Rabu, 14 November 2012

Ziarah ke Gua Londa

Oleh Wiyanto Suud
Stratifikasi kasta yang terbawa sampai mati.
Aku sangat beruntung mempunyai kesempatan untuk mengunjungi sekaligus menziarahi pemakaman alam Gua Londa di Tana Toraja, sekitar pertengahan tahun 2001 beberapa waktu yang lalu. Berpetualang untuk menghilangkan kepenatan setelah selama catur wulan (cawu) bergelut dengan siswa-siswiku
Gua Londa terletak di desa Sandan Uai, Sanggalangi, berjarak sekitar 7 km ke arah selatan kota Rantepao, ibu kota Kabupaten Tana Toraja. Kota yang terakhir ini gagal aku kunjungi, dan aku masih merindukan untuk bisa ke sana suatu saat nanti, dengan orang yang ku kasihi.
Sebelum memasuki gua, aku menemukan puluhan replikasi patung orang yang dikuburkan di dalam gua. Penduduk pribumi menyebutnya dengan tau-tau.. Kompleks pemakaman ini diperkirakan telah berumur ratusan tahun. Di dalamnya terdapat puluhan peti jenazah yang menyimpan jasad para tokoh dan bangsawan setempat. Seorang guide yang bersamaku menyebutnya dengan erong.
Keturunan bangsawan peti mayatnya diletakkan pada posisi lebih tinggi. Semakin tinggi peti matinya berarti semakin tinggi pula derajatnya. Posisi peti ini ada yang menyuruk ke dalam bagian gua yang gelap atau terselip di celah dinding gua yang terjal. Ternyata stratifikasi kasta pun bisa juga dibawa sampai mati.
Aku jadi teringat dengan seorang Guru Zen Hakuin dari Jepang. Ia hidup bertetangga dengan keluarga yang mempunyai usaha rumah makan. Tiba-tiba, tanpa dikabarkan sebelumnya, orang tua gadis tersebut mengetahui kalau anaknya hamil di luar nikah.
Kejadian ini membuat orang tua gadis marah. Sedangkan anak perempuannya tidak mau mengakui siapa yang menghamilinya. Sang gadis pun dipaksa untuk mengakui siapa ayah dari jabang bayi dalam kandungannya. Akhirnya ia menyebutkan nama Guru Zen Hakuin.
Dengan kesumat orang tua gadis menemui sang Guru. “Apakah memang demikian?” jawaban pendek sang Guru.
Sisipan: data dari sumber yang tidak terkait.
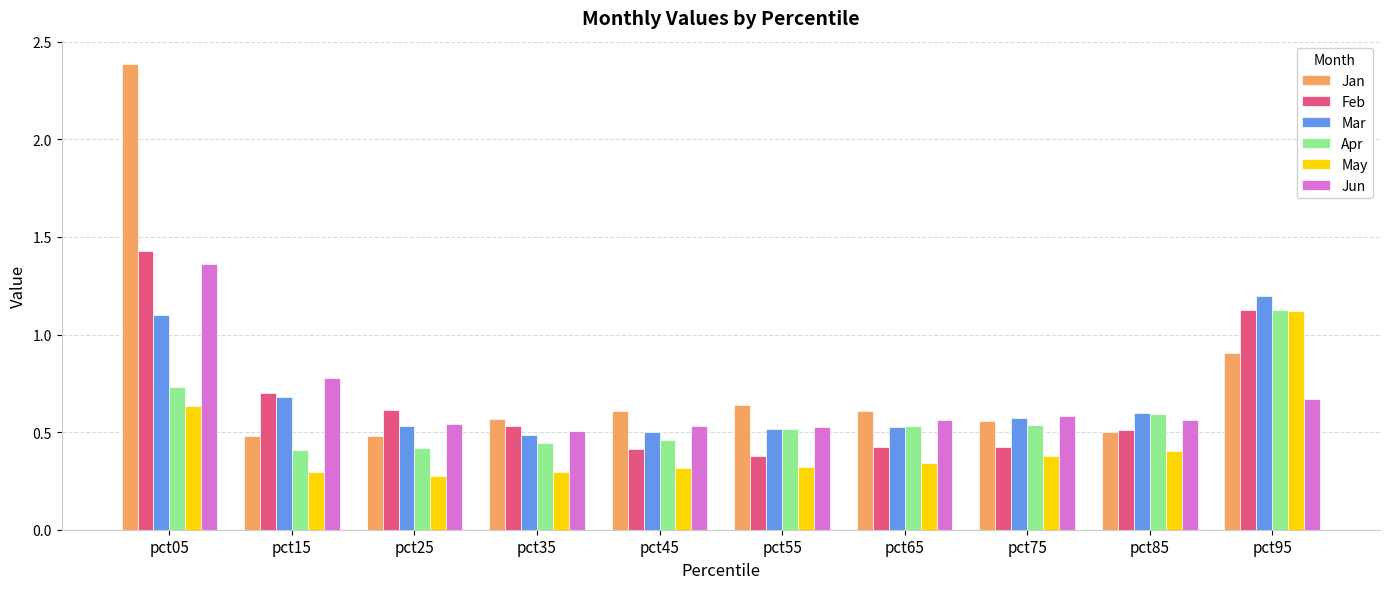

The Jun series shows 0.3 at pct95. True or false?

False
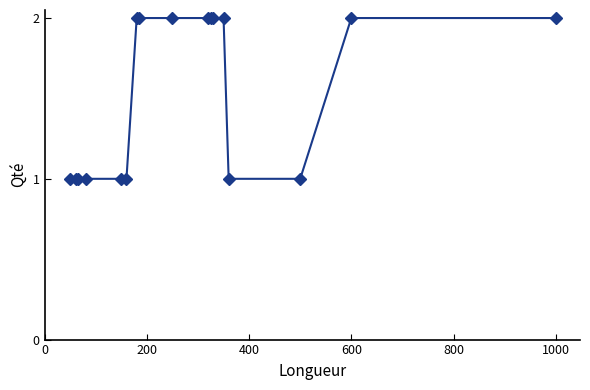

How many lines are shown in the chart?

1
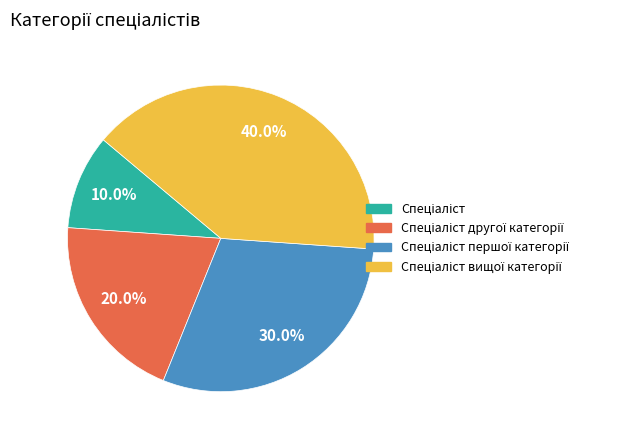

How many slices are in this pie chart?

4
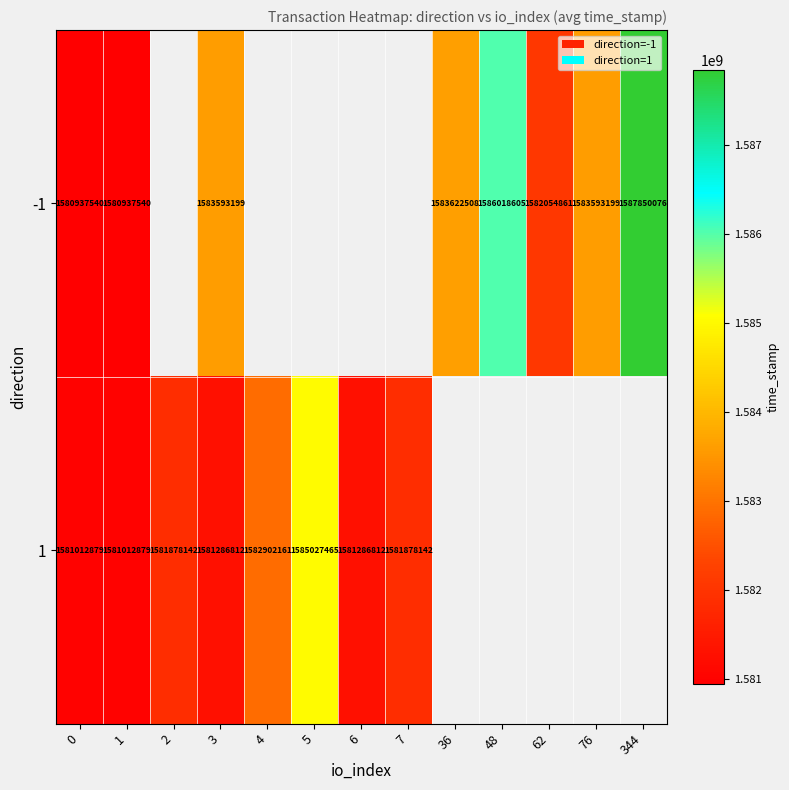

At 3, list the series in order from smallest to largest.

1, -1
Kejadian ini mencemarkan nama baik sang Guru, yang sudah lama menjalankan kehidupan suci.
Setelah gadis itu melahirkan, anaknya diserahkan pada Guru Hakuin. Sang Guru yang kehilangan nama baik, tidak menggusarkannya. Ia pun merawat bayi itu dengan selayaknya. Ia membelikan susu dan segala sesuatu yang dibutuhkan oleh si kecil.
Satu tahun kemudian, si gadis sudah tidak tahan lagi. Ia memberitahukan kepada Ayah dan Ibunya bahwa yang menghamilinya sebenarnya adalah seorang pria yang bekerja di pasar ikan.
Ayah dan Ibu gadis itu dengan segera menemui Guru Zen Hakuin, memohon maaf yang sebesar-besarnya, kemudian memungut kembali bayi yang telah diserahkan kepadanya. Guru Hakuin pun rela memberikannya. Ketika menyerahkan anak tersebut, ia hanya mengucapkan “Apakah memang demikian?”
Kisah ini aku dapatkan dalam buku Daging Zen Tulang Zen, dikumpulkan oleh Pual Reps di tahun 1996, diterbitkan oleh Yayasan Penerbit Karaniya.
Aku jadi gak habis pikir, kenapa pangkat, derajat, kedudukan, atau kasta masih bisa pula dibawa sampai mati. Semakin tinggi peti mati ditempatkan, berarti semakin tinggi pula derajat Kebangsawanannya. “Apakah memang demikian?”